Von einem Glücksfall berichtet Jürgen Georges, Vereinsvorsitzender vom Dixiebahnhof Dresden. Als die Deutsche Bahn den alten Bahnhof nach fünf preiswerten Jahren für teures Geld vermieten wollte, hat die Stadt gekauft und das Gebäude für 25 Jahre an den Verein verpachtet. Der Verein mit seinem rührigen Vorsitzenden hat daraus ein Kulturzentrum für Dresdens Norden gemacht. Ganz bewusst wolle man nicht „eine Kunstrichtung oder eine Interessengruppe bedienen, sondern Platz für ein breites Musikangebot und andere Veranstaltungen bieten“, erklärt Georges das Erfolgskonzept. Sogar ein eigenes Talkshow-Format habe man entwickelt. „Das Haus hatte schon immer was“, erinnerte sich der Vereinschef, dass er schon früher Pläne für den Bahnhof im Kopf hatte. Er zeigt der Oberbürgermeisterin den Saal und meint: „Hier kann jedes Vereinsmitglied sagen, an welcher Ecke es gebaut, gemalert, geputzt hat“. Orosz erzählt, dass sie sich bei der Vorbereitung auf ihren Weixdorf-Besuch auch über den Verein informiert habe. „Der Ruf geht weit über Weixdorf hinaus“, zeigt sie sich ehrlich beeindruckt. Und sie verspricht dem Vereinsvorsitzenden Hilfe. Er ist auf der Suche nach dem Kaufvertrag zwischen Stadt und Bahn. Bei der Bahn, so Georges, sei der Vertrag verschollen.
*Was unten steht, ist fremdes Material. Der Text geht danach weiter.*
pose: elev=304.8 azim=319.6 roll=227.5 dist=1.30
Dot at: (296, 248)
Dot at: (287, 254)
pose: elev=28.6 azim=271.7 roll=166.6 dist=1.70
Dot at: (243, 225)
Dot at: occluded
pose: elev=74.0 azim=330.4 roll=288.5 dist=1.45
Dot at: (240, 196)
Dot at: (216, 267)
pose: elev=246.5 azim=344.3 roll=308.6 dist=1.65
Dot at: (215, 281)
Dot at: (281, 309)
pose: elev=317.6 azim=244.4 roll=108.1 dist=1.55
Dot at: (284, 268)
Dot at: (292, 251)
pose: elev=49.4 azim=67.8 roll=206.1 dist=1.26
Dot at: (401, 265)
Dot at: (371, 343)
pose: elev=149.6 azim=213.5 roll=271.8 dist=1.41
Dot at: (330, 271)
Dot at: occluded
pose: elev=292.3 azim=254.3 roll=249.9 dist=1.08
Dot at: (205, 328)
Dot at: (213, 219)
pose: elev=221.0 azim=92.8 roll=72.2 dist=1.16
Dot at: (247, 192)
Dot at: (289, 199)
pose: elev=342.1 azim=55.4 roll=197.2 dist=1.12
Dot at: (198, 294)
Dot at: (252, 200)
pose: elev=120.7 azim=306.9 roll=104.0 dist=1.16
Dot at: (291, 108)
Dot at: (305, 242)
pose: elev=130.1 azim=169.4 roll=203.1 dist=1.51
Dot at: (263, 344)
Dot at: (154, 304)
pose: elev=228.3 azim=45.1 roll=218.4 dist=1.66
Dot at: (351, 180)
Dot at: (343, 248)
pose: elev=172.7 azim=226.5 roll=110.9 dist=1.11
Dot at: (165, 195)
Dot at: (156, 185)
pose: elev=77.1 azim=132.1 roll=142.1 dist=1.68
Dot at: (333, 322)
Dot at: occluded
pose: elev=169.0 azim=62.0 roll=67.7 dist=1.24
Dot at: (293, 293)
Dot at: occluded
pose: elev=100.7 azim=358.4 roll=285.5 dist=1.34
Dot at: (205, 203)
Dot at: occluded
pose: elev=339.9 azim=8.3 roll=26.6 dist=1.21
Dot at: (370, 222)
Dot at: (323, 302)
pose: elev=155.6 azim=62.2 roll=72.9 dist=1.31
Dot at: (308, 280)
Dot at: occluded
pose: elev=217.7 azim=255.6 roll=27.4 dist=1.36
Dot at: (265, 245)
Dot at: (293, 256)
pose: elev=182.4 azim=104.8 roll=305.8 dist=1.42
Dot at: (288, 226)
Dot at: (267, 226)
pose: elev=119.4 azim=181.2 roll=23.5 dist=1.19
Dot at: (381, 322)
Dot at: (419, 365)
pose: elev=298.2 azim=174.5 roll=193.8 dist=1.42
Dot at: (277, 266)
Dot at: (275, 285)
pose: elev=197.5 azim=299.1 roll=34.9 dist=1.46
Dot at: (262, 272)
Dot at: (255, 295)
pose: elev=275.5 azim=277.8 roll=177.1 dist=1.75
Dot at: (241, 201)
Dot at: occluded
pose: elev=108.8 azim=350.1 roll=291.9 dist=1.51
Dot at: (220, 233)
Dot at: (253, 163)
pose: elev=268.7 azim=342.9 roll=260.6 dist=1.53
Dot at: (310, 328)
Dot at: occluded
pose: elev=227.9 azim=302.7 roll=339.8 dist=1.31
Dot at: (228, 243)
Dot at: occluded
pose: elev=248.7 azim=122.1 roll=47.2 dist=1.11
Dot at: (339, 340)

Seit 1999 gehört Weixdorf zu Dresden. Für die nächsten 30 Jahre gilt die Ortschaftsverfassung und sichert in wichtigen Fragen die Mitbestimmung der Bürger. Sie sichert auch die Wahl des Ortschaftsrates. Ganz anders, als in den zehn Ortsteilen des Dresdner Kerngebietes. Dort können die vom Stadtrat eingesetzten Ortsbeiräte nicht einmal die Tagesordnung bestimmen. Hier wird beraten, was die Verwaltung vorgibt. Der Stadtrat hat am 6. März mit knapper Mehrheit einem Antrag der Grünen zur Einführung der Ortschaftsverfassung in allen Ortsteilen zugestimmt. „Das prüft jetzt die Verwaltung“, sagt Orosz und bemühte sich um einen neutralen Gesichtsausdruck.